#### Brief
Give back only one number: how many lines in the data below contain the word "along".

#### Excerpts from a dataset
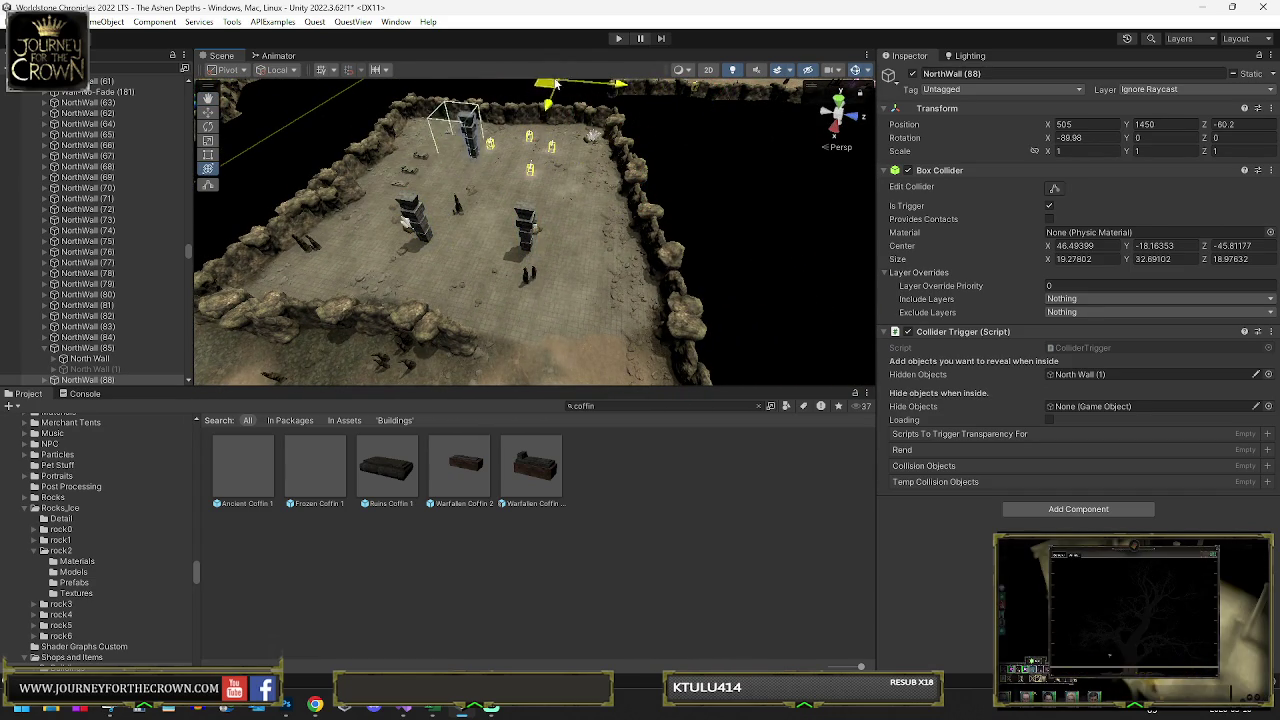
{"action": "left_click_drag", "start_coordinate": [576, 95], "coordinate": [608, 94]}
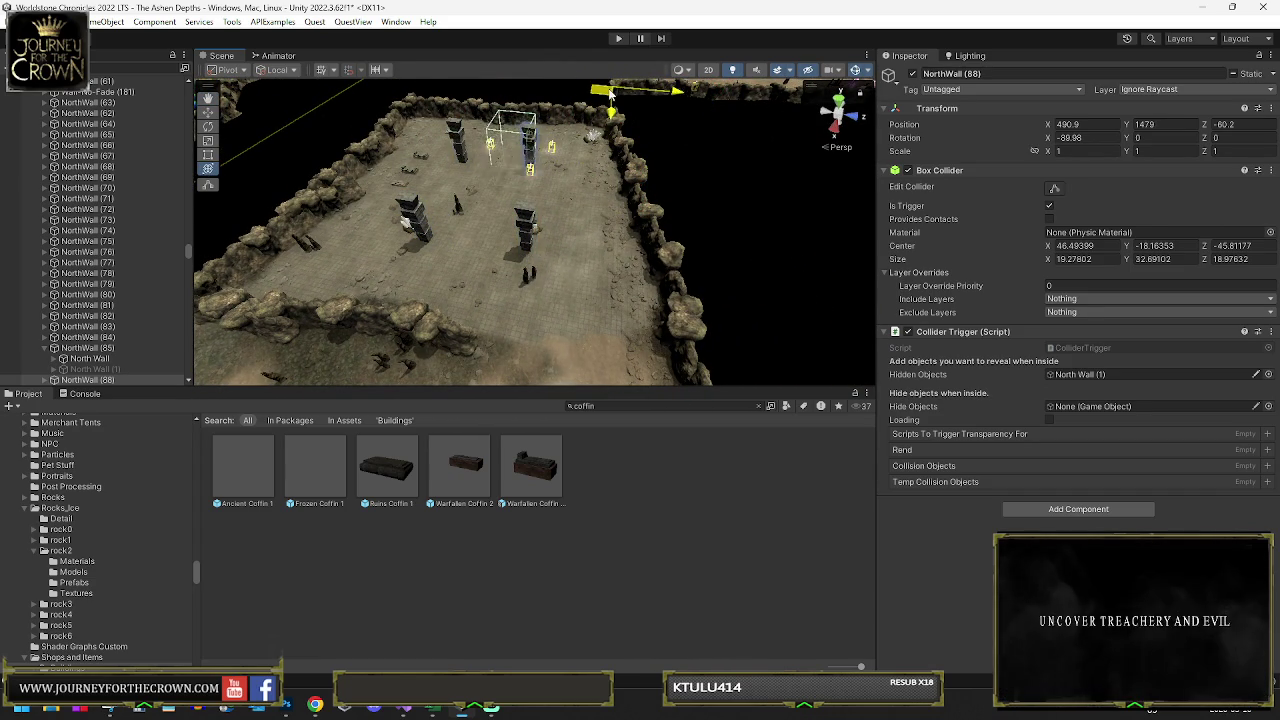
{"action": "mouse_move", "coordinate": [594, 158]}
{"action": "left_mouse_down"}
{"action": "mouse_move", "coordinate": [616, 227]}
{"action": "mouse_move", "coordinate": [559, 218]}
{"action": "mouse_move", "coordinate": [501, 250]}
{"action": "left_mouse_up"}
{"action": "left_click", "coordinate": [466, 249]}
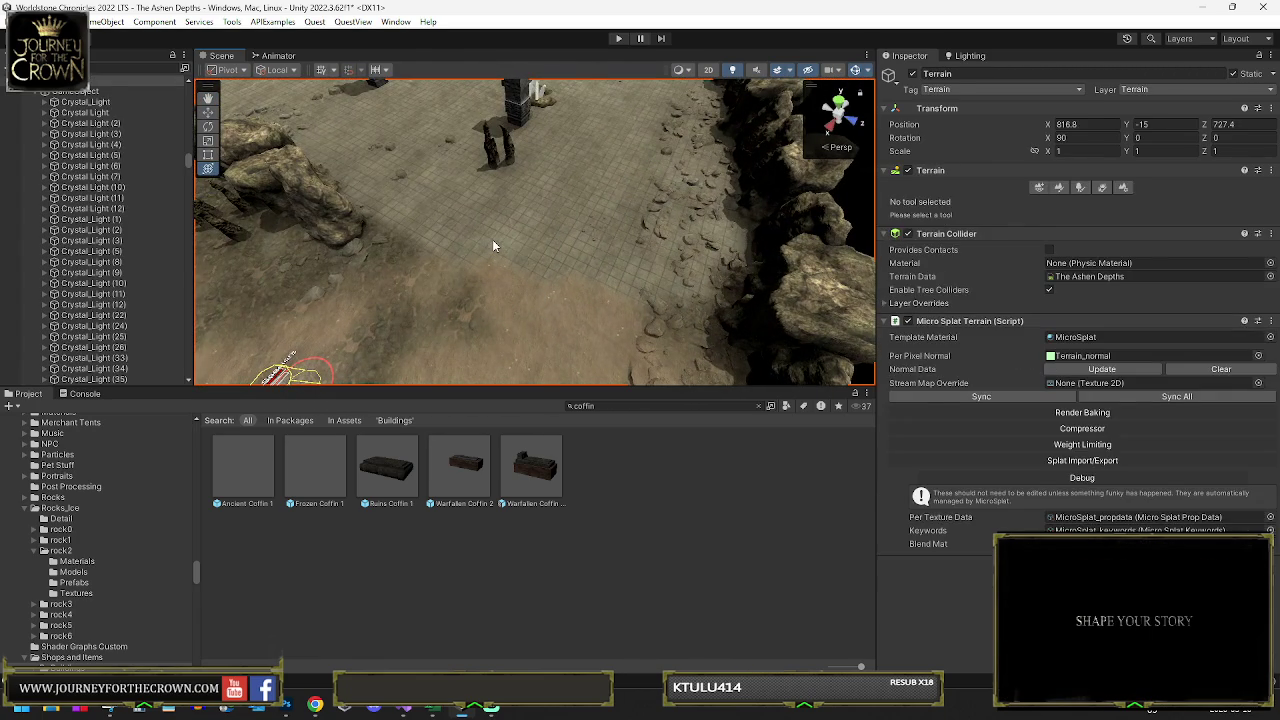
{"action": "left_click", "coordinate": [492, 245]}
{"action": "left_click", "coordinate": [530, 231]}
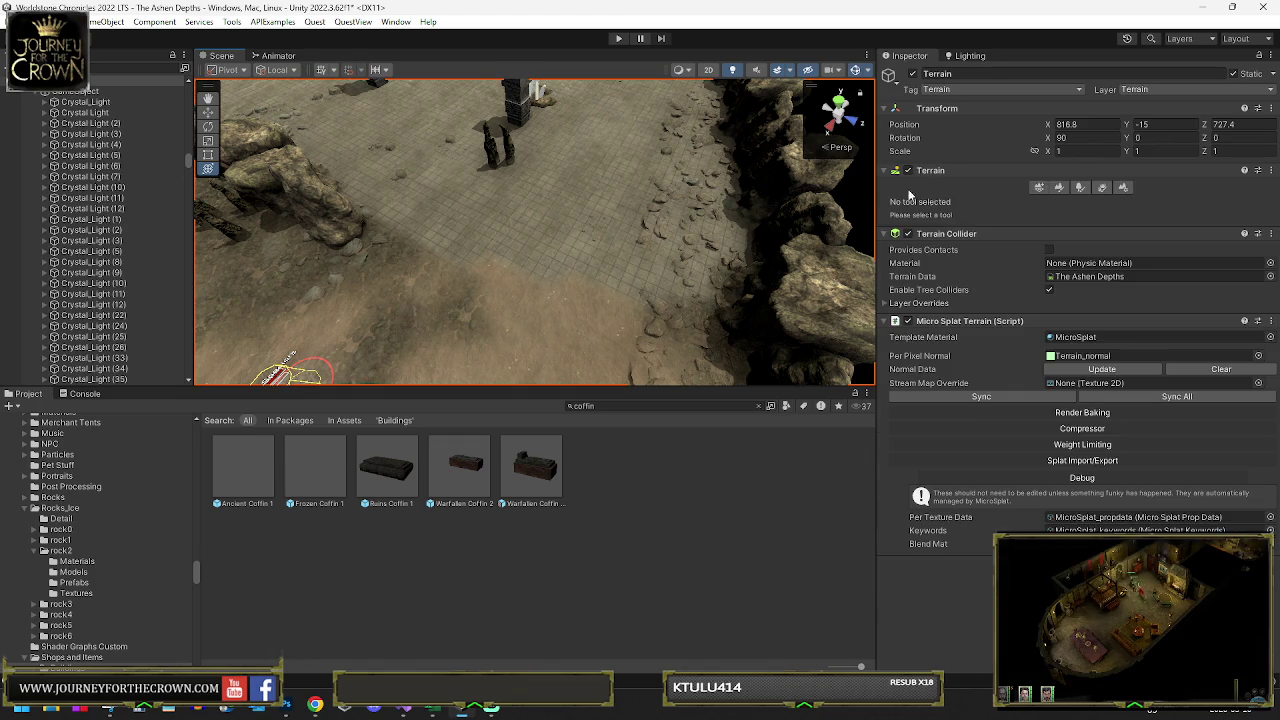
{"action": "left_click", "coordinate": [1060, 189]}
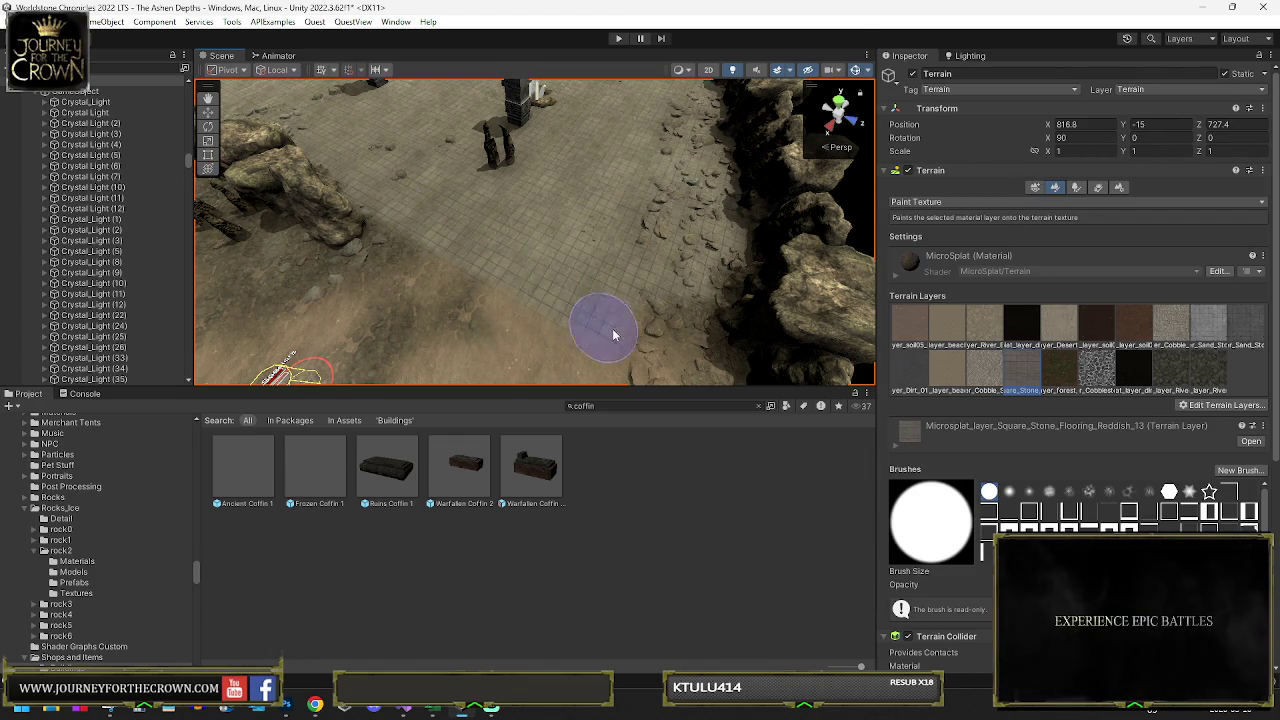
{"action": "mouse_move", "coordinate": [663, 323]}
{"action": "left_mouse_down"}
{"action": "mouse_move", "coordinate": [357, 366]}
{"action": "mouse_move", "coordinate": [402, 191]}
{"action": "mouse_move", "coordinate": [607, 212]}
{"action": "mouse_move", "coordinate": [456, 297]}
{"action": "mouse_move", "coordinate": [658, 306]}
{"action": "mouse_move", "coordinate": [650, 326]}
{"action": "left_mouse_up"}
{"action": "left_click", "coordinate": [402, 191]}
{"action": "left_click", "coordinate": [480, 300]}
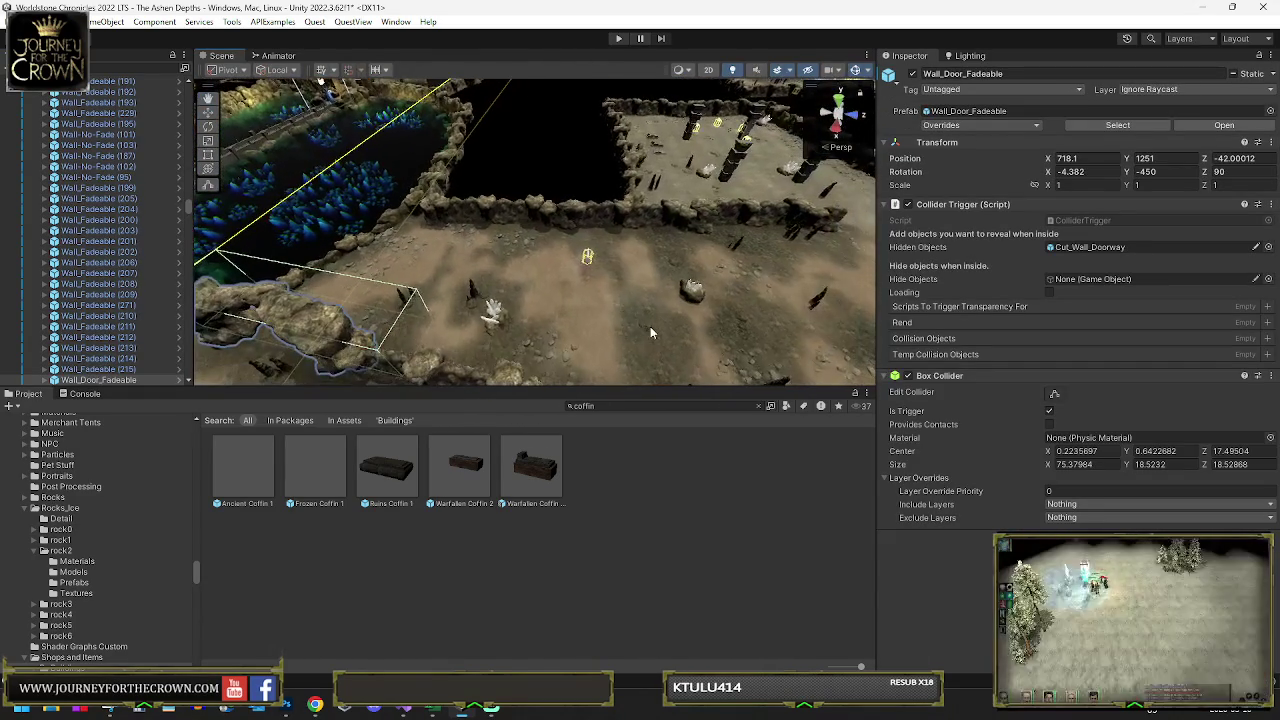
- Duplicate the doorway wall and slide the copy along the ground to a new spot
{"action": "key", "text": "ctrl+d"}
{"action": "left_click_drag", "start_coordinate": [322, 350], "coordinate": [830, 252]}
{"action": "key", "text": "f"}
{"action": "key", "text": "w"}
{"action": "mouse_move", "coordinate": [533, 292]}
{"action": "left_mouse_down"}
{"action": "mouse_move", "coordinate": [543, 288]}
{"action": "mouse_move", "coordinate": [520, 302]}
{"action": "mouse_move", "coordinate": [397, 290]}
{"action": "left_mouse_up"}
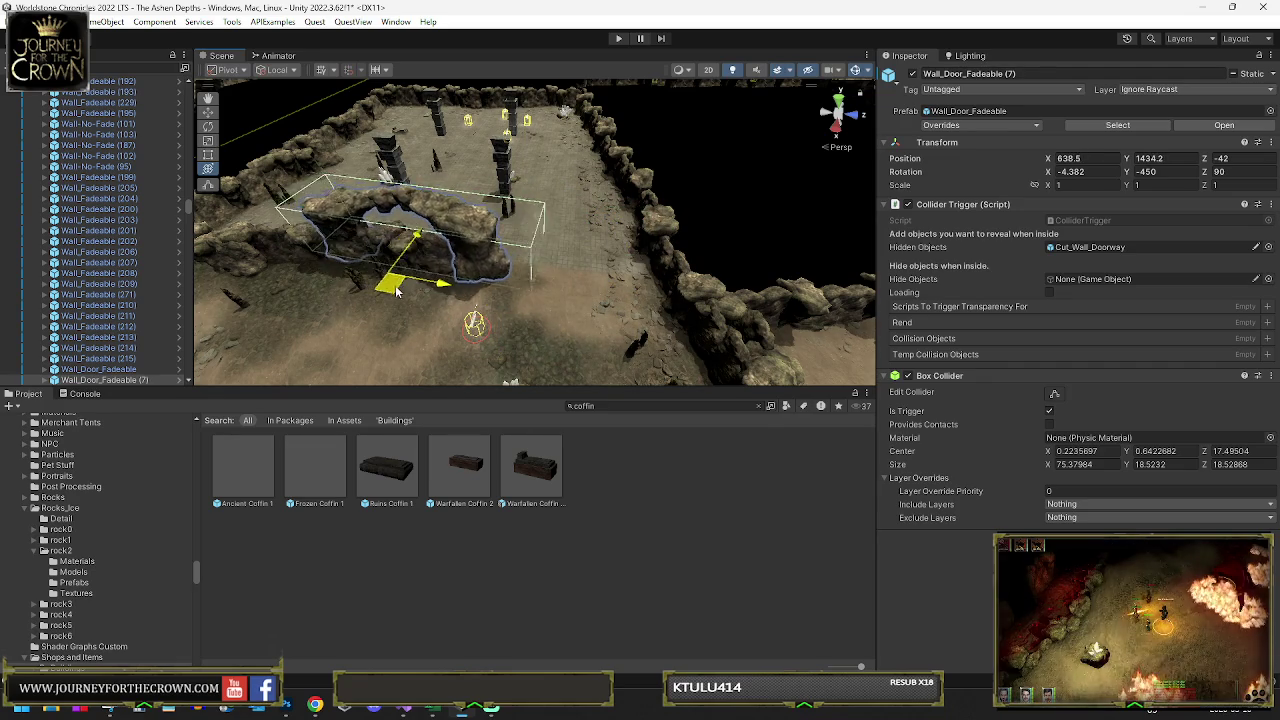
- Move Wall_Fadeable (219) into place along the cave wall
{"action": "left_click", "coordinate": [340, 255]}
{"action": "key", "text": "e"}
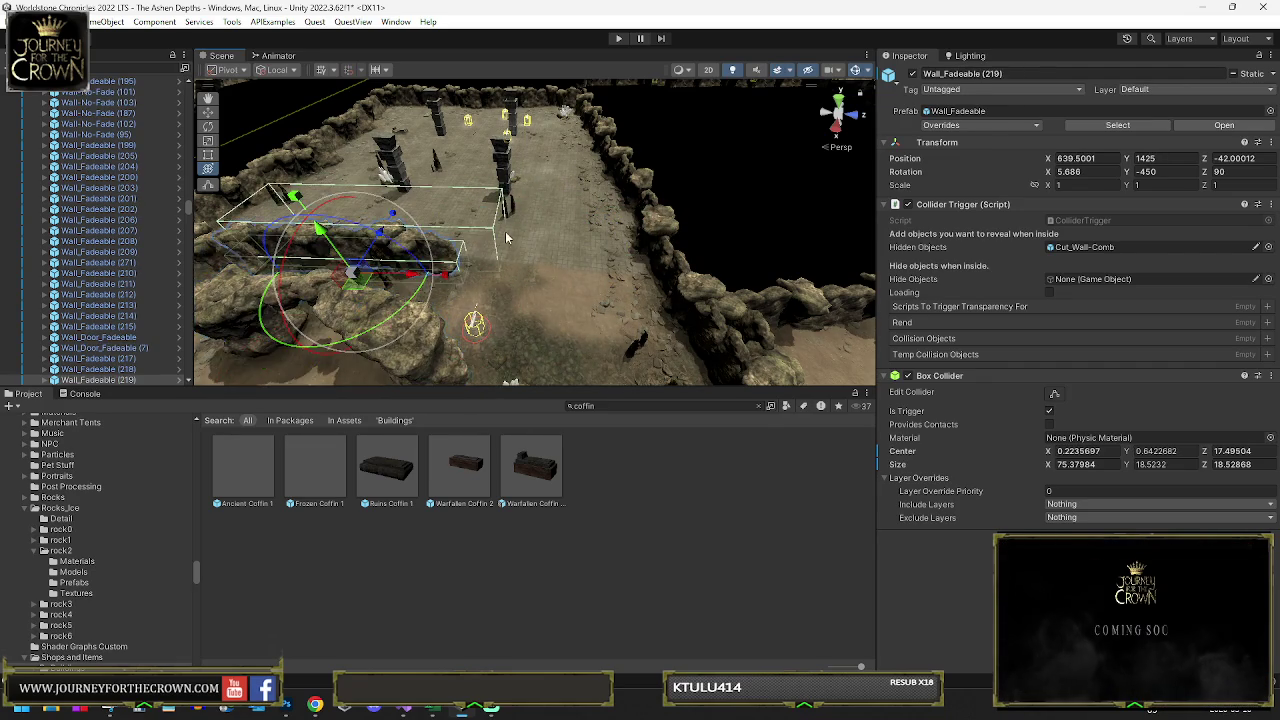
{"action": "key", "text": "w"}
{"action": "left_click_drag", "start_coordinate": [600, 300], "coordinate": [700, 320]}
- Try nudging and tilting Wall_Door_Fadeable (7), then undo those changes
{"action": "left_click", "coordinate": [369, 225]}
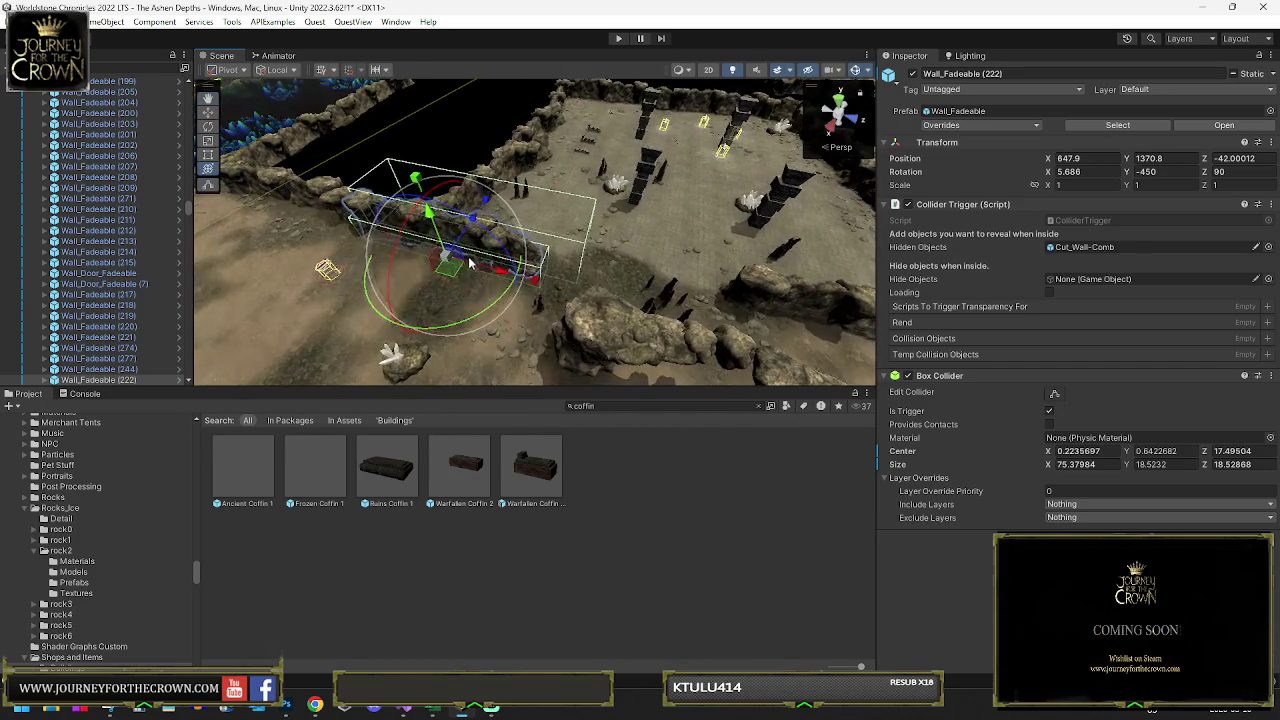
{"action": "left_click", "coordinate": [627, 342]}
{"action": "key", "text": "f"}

#### Solution below
2